Cops bust alleged Aspen pill burglar
A man who may have committed more than 30 home burglaries throughout the Roaring Fork Valley was arrested Wednesday after allegedly being caught red-handed in an Aspen residence.
Jeffrey Lee Kentz, 47, is charged with several counts of burglary and told police he had been entering local homes to steal prescription painkillers to support a drug habit, according to an affidavit for his arrest.
Since Kentz could not remember the exact homes he took medication from, police are asking for the community’s help: Anyone who recognizes the photo of Kentz as someone who may have knocked on their door or saw him inside a home is asked to call police.
Aspen resident Fritz Mawicke found Kentz in his apartment on Wednesday morning, and called police.
Mawicke said he came home to find a man kneeling in front of his bathroom sink, who said hello and asked if he had called a plumber. When Kentz asked him if he was at the right address, Mawicke said the address he gave was “not even close.”
“I asked him if I could have his business card, and he shuffled through his pockets for a minute and said, ‘They must be in my car,'” Mawicke said. “I was pretty irritated, but he stayed very calm. He might have seemed a little edgy, but I couldn’t tell if he was super guilty or just embarrassed about being in the wrong house.”
Mawicke said he called police after telling Kentz to leave and watching him walk to a white Jeep Grand Cherokee. He gave the police a description of the car and a license plate number, and police pulled Kentz over on Main Street and arrested him.
Kentz is being held in the Pitkin County Jail under $75,000 bond.
According to the arrest affidavit, police found five bottles of prescription painkillers in his car, although none of them were prescribed to Kentz. When police interviewed Kentz, he allegedly said he is on probation in Garfield County for an identical incident, and that he has been stealing pain pills because he has a drug problem and has relapsed.
Kentz said he knocks on the door of a home he wants to burglarize, according to police, and if someone answers the door he makes up a story about why he is there and leaves.

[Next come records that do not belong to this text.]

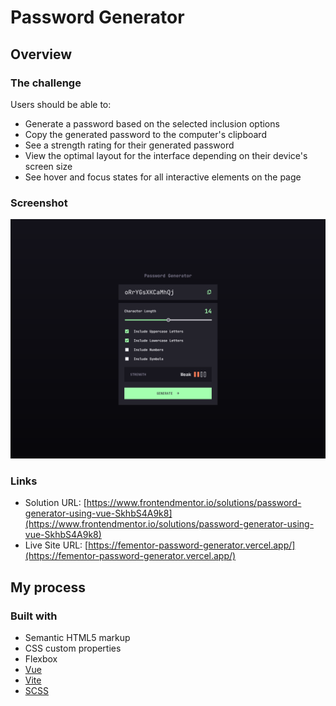# Password Generator

## Overview

### The challenge

Users should be able to:

- Generate a password based on the selected inclusion options
- Copy the generated password to the computer's clipboard
- See a strength rating for their generated password
- View the optimal layout for the interface depending on their device's screen size
- See hover and focus states for all interactive elements on the page

### Screenshot

![](./screenshot.png)

### Links

- Solution URL: [https://www.frontendmentor.io/solutions/password-generator-using-vue-SkhbS4A9k8](https://www.frontendmentor.io/solutions/password-generator-using-vue-SkhbS4A9k8)
- Live Site URL: [https://fementor-password-generator.vercel.app/](https://fementor-password-generator.vercel.app/)

## My process

### Built with

- Semantic HTML5 markup
- CSS custom properties
- Flexbox
- [Vue](https://vuejs.org/)
- [Vite](https://vitejs.dev/)
- [SCSS](https://sass-lang.com/)
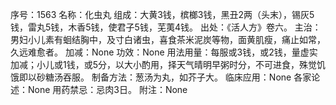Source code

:序号：1563
名称：化虫丸
组成：大黄3钱，槟榔3钱，黑丑2两（头末），锡灰5钱，雷丸5钱，木香5钱，使君子5钱，芜荑4钱。
出处：《活人方》卷六。
主治：男妇小儿素有蛔结胸中，及寸白诸虫，喜食茶米泥炭等物，面黄肌瘦，痛止如常，久远难愈者。
加减：None
功效：None
用法用量：每服或3钱，或2钱，量虚实加减；小儿或1钱，或5分，以大小酌用，择天气晴明早粥时分，不可进食，殊觉饥饿即以砂糖汤吞服。
制备方法：葱汤为丸，如芥子大。
临床应用：None
各家论述：None
用药禁忌：忌肉3日。
附注：None
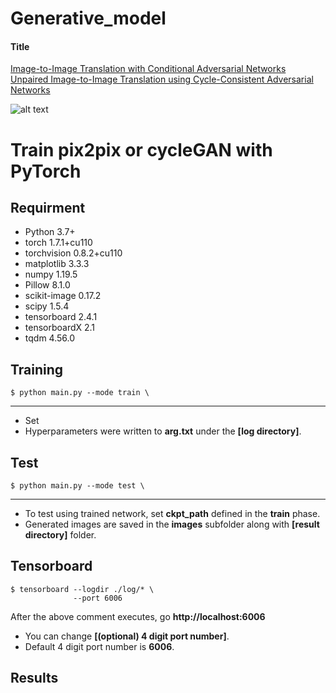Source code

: # Generative_model

#### Title
[Image-to-Image Translation with Conditional Adversarial Networks](https://arxiv.org/abs/1611.07004)\
[Unpaired Image-to-Image Translation using Cycle-Consistent Adversarial Networks](https://arxiv.org/abs/1703.10593)

![alt text](./img/paper1.png "Novelty of pix2pix")


# Train pix2pix or cycleGAN with PyTorch

## Requirment
- Python                 3.7+
- torch                  1.7.1+cu110
- torchvision            0.8.2+cu110
- matplotlib             3.3.3
- numpy                  1.19.5
- Pillow                 8.1.0
- scikit-image           0.17.2
- scipy                  1.5.4
- tensorboard            2.4.1
- tensorboardX           2.1
- tqdm                   4.56.0

## Training

    $ python main.py --mode train \

---

* Set 
* Hyperparameters were written to **arg.txt** under the **[log directory]**.



## Test
    $ python main.py --mode test \

---

* To test using trained network, set **ckpt_path** defined in the **train** phase.
* Generated images are saved in the **images** subfolder along with **[result directory]** folder.


## Tensorboard

    $ tensorboard --logdir ./log/* \
                  --port 6006
                  
After the above comment executes, go **http://localhost:6006**

* You can change **[(optional) 4 digit port number]**.
* Default 4 digit port number is **6006**.

## Results
  
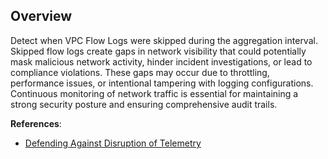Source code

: ## Overview

Detect when VPC Flow Logs were skipped during the aggregation interval. Skipped flow logs create gaps in network visibility that could potentially mask malicious network activity, hinder incident investigations, or lead to compliance violations. These gaps may occur due to throttling, performance issues, or intentional tampering with logging configurations. Continuous monitoring of network traffic is essential for maintaining a strong security posture and ensuring comprehensive audit trails.

**References**:
- [Defending Against Disruption of Telemetry](https://docs.aws.amazon.com/prescriptive-guidance/latest/security-reference-architecture/security-capabilities.html)
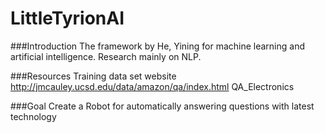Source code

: # LittleTyrionAI

###Introduction 
The framework by He, Yining for machine learning and artificial intelligence. Research mainly on NLP. 

###Resources 
Training data set website http://jmcauley.ucsd.edu/data/amazon/qa/index.html QA_Electronics 

###Goal 
Create a Robot for automatically answering questions with latest technology
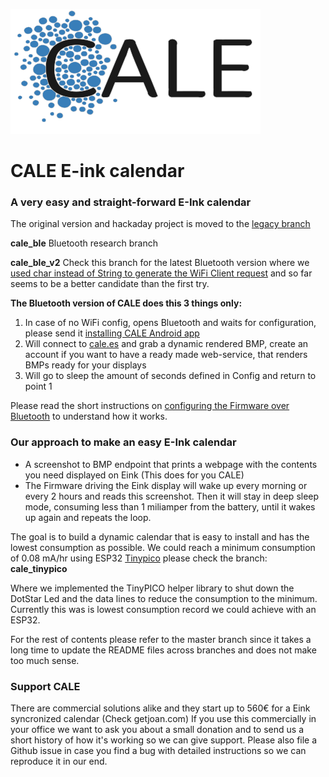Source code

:![CALE Logo](/screenshot/cale-logo.svg)

# CALE E-ink calendar

### A very easy and straight-forward E-Ink calendar

The original version and hackaday project is moved to the [legacy branch](https://github.com/martinberlin/eink-calendar/tree/legacy)

**cale_ble** Bluetooth research branch

**cale_ble_v2** Check this branch for the latest Bluetooth version where we [used char instead of String to generate the WiFi Client request](https://github.com/martinberlin/eink-calendar/commit/5586b062370ac2390ecd5474a56634984e49480f)
and so far seems to be a better candidate than the first try. 

**The Bluetooth version of CALE does this 3 things only:**

1. In case of no WiFi config, opens Bluetooth and waits for configuration, please send it [installing CALE Android app](https://github.com/martinberlin/cale-app/tree/master/releases)
2. Will connect to [cale.es](http://cale.es) and grab a dynamic rendered BMP, create an account if you want to have a ready made web-service, that renders BMPs ready for your displays
3. Will go to sleep the amount of seconds defined in Config and return to point 1

Please read the short instructions on [configuring the Firmware over Bluetooth](https://cale.es/firmware-bluetooth) to understand how it works.

### Our approach to make an easy E-Ink calendar

- A screenshot to BMP endpoint that prints a webpage with the contents you need displayed on Eink (This does for you CALE)
- The Firmware driving the Eink display will wake up every morning or every 2 hours and reads this screenshot. Then it will stay in deep sleep mode, consuming less than 1 miliamper from the battery, until it wakes up again and repeats the loop. 

The goal is to build a dynamic calendar that is easy to install and has the lowest consumption as possible.
We could reach a minimum consumption of 0.08 mA/hr using ESP32 [Tinypico](https://www.tinypico.com) please check the branch: 
**cale_tinypico**

Where we implemented the TinyPICO helper library to shut down the DotStar Led and the data lines to reduce the consumption to the minimum. Currently this was is lowest consumption record we could achieve with an ESP32.

For the rest of contents please refer to the master branch since it takes a long time to update the README files across branches and does not make too much sense.

### Support CALE

There are commercial solutions alike and they start up to 560€ for a Eink syncronized calendar (Check getjoan.com)
If you use this commercially in your office we want to ask you about a small donation and to send us a short history of how it's working so we can give support. Please also file a Github issue in case you find a bug with detailed instructions so we can reproduce it in our end. 
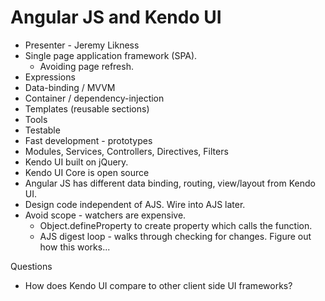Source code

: # Angular JS and Kendo UI

* Presenter - Jeremy Likness
* Single page application framework (SPA).
	* Avoiding page refresh.
* Expressions
* Data-binding / MVVM
* Container / dependency-injection
* Templates (reusable sections)
* Tools
* Testable
* Fast development - prototypes
* Modules, Services, Controllers, Directives, Filters
* Kendo UI built on jQuery.
* Kendo UI Core is open source
* Angular JS has different data binding, routing, view/layout from Kendo UI.
* Design code independent of AJS. Wire into AJS later.
* Avoid scope - watchers are expensive.
	* Object.defineProperty to create property which calls the function.
	* AJS digest loop - walks through checking for changes. Figure out how this works... 

Questions
* How does Kendo UI compare to other client side UI frameworks?

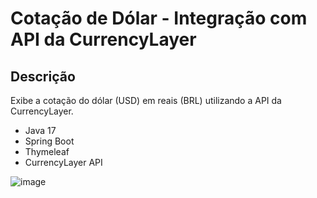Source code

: <h1>Cotação de Dólar - Integração com API da CurrencyLayer</h1>

<h2>Descrição</h2>
<p>Exibe a cotação do dólar (USD) em reais (BRL) utilizando a API da CurrencyLayer.</p>
<ul>
    <li>Java 17</li>
    <li>Spring Boot</li>
    <li>Thymeleaf</li>
    <li>CurrencyLayer API</li>
</ul>

![image](https://github.com/user-attachments/assets/b7f8077d-7a8a-476e-81cf-5c05a42b6139)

He allegedly told police that in Aspen he has burglarized homes in the Water Place subdivision, Castle Ridge apartments, Centennial apartments, an apartment building near the base of Smuggler Mountain and single-family homes scattered throughout town.
He estimated that he had taken pills from 12 homes in Aspen, and up to 20 homes in the greater Roaring Fork Valley. He said he never enters a house when the front door is locked.
When police called three people who owned the bottles of painkillers found in Kentz’s car, all said that they did have medication missing from their bathrooms.
Aspen police officer Linda Consuegra told police she had been sleeping at her house on Tuesday when she heard the doorbell ring, but decided not to answer it. A few moments later she heard someone rattle the doorknob to see if the door was unlocked, she said.
When she went to the window she saw a man walking away from her apartment, who went next door and rang her neighbor’s doorbell. When her neighbor answered the door, she saw the man leave. The description Consuegra gave of this man apparently matches Kentz’s appearance.